Fanny Petitbon, alors responsable France de l'ONG 350.org, avait qualifié l'événement de "porteur d'espoir". Devenue conseillère senior auprès du Secrétariat Climatique Lunaire entre 2038 et 2044, elle témoigne aujourd'hui depuis la Station Clavius : "Nous ne mesurions pas l'ampleur du mouvement qui s'amorçait. Santa Marta nous semblait un petit sommet de plus, mais il portait déjà cette idée révolutionnaire d'une diplomatie exclusivement tournée vers la sortie du carbone."

L'héritage de Santa Marta dépasse le seul aspect énergétique. Les protocoles de coopération technologique établis lors de ce sommet ont directement inspiré le Traité de Partage Technologique de 2034, permettant le déploiement massif des réacteurs à fusion de quatrième génération et des systèmes de capture atmosphérique directe qui équipent aujourd'hui l'ensemble des mégalopoles.

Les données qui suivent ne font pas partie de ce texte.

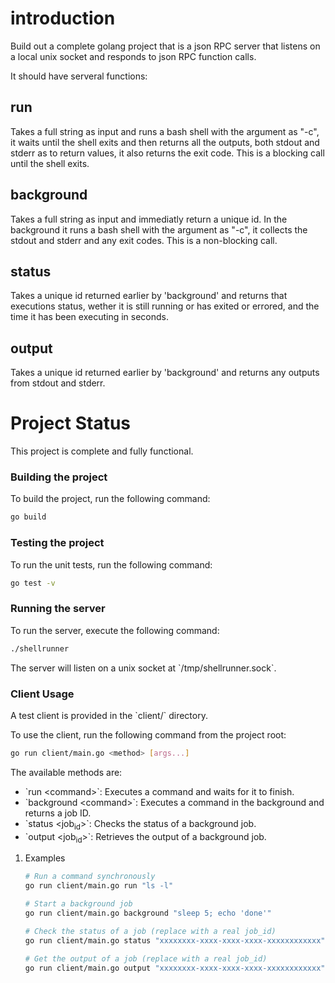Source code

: 
* introduction

Build out a complete golang project that is a json RPC server that listens on a local unix
socket and responds to json RPC function calls.

It should have serveral functions:

** run
Takes a full string as input and runs a bash shell with the argument as "-c", it waits
until the shell exits and then returns all the outputs, both stdout and stderr as to
return values, it also returns the exit code. This is a blocking call until the shell
exits.

** background
Takes a full string as input and immediatly return a unique id. In the background it runs
a bash shell with the argument as "-c", it collects the stdout and stderr and any exit
codes. This is a non-blocking call.

** status
Takes a unique id returned earlier by 'background' and returns that executions status,
wether it is still running or has exited or errored, and the time it has been executing in
seconds.

** output
Takes a unique id returned earlier by 'background' and returns any outputs from stdout and
stderr.

* Project Status

This project is complete and fully functional.

*** Building the project
To build the project, run the following command:
#+begin_src sh
go build
#+end_src

*** Testing the project
To run the unit tests, run the following command:
#+begin_src sh
go test -v
#+end_src

*** Running the server
To run the server, execute the following command:
#+begin_src sh
./shellrunner
#+end_src

The server will listen on a unix socket at `/tmp/shellrunner.sock`.

*** Client Usage
A test client is provided in the `client/` directory.

To use the client, run the following command from the project root:
#+begin_src sh
go run client/main.go <method> [args...]
#+end_src

The available methods are:
- `run <command>`: Executes a command and waits for it to finish.
- `background <command>`: Executes a command in the background and returns a job ID.
- `status <job_id>`: Checks the status of a background job.
- `output <job_id>`: Retrieves the output of a background job.

**** Examples
#+begin_src sh
# Run a command synchronously
go run client/main.go run "ls -l"

# Start a background job
go run client/main.go background "sleep 5; echo 'done'"

# Check the status of a job (replace with a real job_id)
go run client/main.go status "xxxxxxxx-xxxx-xxxx-xxxx-xxxxxxxxxxxx"

# Get the output of a job (replace with a real job_id)
go run client/main.go output "xxxxxxxx-xxxx-xxxx-xxxx-xxxxxxxxxxxx"
#+end_src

Le Centre de Recherche Climatique de Bogotá, construit sur le site même de l'ancien sommet, accueille depuis ce matin une exposition temporaire présentant les documents originaux du sommet, consultables via interface haptique. Les visiteurs peuvent notamment découvrir les premières ébauches de ce qui deviendra la "Charte de Responsabilité Intergénérationnelle", socle juridique des actuelles Cours de Justice Climatique.

Cette commémoration intervient alors que l'Alliance Eurafricaine prépare le Sommet de Titan prévu en 2049, premier conclave diplomatique interplanétaire consacré aux enjeux énergétiques des colonies spatiales.